Là-bas, elle consacre les matinées aux études et les après-midi à l’entraînement. "Quand je partais en tournoi, j’avais la possibilité d’avoir un preneur de notes, précise-t-elle. Cela me permettait de disputer environ un tournoi par mois." Elle a ainsi pu se partager entre le DUT qu’elle a obtenu en trois ans et le sport de haut niveau au club d’Annecy Tennis en compagnie de son entraîneuse Nicole Tekelova.

"C’était vraiment très important pour moi ce double projet. Je voulais avoir au moins un bac+3 même si le tennis est un objectif. En plus, passer de l’un à l’autre était nécessaire. J’avais une vie sociale à l’université. Ça m’a permis de me créer un cercle d’amis en dehors du tennis. Et maintenant que je me concentre sur le tennis, ils sont derrière moi."

Objectif Paris 2024

Aujourd’hui, l’objectif est de gagner sa place pour les Jeux dans un cadre idéal. "J’ai eu la chance d’être retenue pour intégrer le pôle France de Roland Garros et j’ai des conditions parfaites pour m’entraîner, s’enthousiasme-t-elle. J’ai des entraîneurs au top et en une journée je fais quasiment ce que je faisais avant en une semaine.
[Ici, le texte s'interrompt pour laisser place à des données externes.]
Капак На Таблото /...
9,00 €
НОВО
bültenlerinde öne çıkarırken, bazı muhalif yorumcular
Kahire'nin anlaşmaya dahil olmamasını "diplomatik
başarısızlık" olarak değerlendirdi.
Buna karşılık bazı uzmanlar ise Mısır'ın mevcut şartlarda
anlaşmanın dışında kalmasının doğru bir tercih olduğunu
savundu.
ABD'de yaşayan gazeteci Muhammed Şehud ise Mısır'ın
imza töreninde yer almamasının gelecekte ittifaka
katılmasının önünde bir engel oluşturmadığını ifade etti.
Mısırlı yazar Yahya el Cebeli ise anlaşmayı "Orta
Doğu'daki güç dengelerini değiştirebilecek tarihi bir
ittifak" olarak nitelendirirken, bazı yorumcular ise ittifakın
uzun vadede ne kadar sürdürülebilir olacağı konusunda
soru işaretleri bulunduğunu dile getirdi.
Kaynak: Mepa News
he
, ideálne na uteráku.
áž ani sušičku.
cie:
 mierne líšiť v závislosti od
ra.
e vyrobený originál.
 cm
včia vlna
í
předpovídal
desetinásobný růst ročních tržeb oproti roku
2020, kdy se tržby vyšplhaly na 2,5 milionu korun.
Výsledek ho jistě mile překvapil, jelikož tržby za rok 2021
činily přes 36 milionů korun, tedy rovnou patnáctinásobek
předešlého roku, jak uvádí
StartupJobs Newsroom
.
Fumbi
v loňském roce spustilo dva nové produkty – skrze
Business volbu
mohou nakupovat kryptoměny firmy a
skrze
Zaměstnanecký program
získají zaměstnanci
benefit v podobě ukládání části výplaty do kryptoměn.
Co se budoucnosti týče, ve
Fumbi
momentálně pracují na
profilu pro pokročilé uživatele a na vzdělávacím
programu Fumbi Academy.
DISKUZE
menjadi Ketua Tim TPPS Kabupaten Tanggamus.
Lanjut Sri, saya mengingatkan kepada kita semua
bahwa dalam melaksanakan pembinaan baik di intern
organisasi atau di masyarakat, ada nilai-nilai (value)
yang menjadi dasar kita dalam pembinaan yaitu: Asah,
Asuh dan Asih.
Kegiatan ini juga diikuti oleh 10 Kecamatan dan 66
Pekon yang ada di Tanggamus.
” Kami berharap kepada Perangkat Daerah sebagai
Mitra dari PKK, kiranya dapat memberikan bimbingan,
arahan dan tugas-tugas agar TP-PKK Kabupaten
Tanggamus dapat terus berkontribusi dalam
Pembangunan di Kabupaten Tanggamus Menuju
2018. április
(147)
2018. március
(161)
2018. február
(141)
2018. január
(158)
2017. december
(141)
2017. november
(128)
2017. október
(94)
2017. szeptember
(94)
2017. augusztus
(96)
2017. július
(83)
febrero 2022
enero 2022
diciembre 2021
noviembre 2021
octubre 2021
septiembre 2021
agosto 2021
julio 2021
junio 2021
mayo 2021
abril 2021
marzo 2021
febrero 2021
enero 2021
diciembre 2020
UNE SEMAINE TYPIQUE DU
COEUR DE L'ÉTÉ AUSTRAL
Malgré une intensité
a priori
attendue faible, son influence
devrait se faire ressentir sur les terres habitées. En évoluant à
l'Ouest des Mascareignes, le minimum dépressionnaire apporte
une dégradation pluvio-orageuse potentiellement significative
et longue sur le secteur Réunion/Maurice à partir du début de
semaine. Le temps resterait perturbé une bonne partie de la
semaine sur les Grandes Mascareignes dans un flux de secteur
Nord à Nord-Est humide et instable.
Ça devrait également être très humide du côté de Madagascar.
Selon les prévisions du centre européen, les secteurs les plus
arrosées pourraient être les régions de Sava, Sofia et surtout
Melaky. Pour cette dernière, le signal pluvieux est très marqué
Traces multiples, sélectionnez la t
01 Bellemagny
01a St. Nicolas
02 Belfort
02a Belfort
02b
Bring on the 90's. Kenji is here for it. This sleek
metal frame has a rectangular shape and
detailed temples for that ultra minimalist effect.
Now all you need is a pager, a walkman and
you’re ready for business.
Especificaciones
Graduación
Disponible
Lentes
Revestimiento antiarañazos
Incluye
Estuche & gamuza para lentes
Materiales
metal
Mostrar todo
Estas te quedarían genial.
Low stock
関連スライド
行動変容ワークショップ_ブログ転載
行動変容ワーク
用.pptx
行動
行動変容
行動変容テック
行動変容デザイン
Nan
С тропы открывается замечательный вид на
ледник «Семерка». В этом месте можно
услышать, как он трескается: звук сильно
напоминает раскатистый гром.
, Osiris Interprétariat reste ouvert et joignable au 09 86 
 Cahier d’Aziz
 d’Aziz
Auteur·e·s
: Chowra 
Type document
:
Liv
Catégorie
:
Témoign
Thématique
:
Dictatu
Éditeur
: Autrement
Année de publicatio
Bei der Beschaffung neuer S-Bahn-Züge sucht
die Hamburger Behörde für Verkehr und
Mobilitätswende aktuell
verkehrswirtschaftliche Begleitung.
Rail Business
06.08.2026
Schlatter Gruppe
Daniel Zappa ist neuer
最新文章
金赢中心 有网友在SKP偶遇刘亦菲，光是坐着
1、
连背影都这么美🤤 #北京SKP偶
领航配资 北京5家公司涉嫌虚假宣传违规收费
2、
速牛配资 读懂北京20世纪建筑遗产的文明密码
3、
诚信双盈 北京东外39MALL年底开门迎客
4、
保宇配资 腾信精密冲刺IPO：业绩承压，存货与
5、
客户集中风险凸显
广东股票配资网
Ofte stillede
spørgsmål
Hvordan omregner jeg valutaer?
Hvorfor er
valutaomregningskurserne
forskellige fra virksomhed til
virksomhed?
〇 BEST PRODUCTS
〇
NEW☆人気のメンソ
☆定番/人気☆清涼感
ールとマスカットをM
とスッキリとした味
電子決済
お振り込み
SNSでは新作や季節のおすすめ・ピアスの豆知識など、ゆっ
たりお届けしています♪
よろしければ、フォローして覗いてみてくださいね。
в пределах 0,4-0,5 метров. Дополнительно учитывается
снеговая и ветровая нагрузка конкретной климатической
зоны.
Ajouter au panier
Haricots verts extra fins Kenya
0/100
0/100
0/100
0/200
Je côtoie les meilleurs valides et j’ai un staff médical et un préparateur physique à disposition."

Pour Zoé, les Jeux paralympiques 2024 sont désormais tout proches. "Je suis 30e mondiale et il faudra faire partie des 22 meilleures pour pouvoir jouer à Paris 2024." Le rêve de cette jeune femme un peu timide semble aujourd’hui à sa portée. Il sera bien temps, ensuite, de reprendre ses études d’ingénieur ou d’intégrer la vie professionnelle.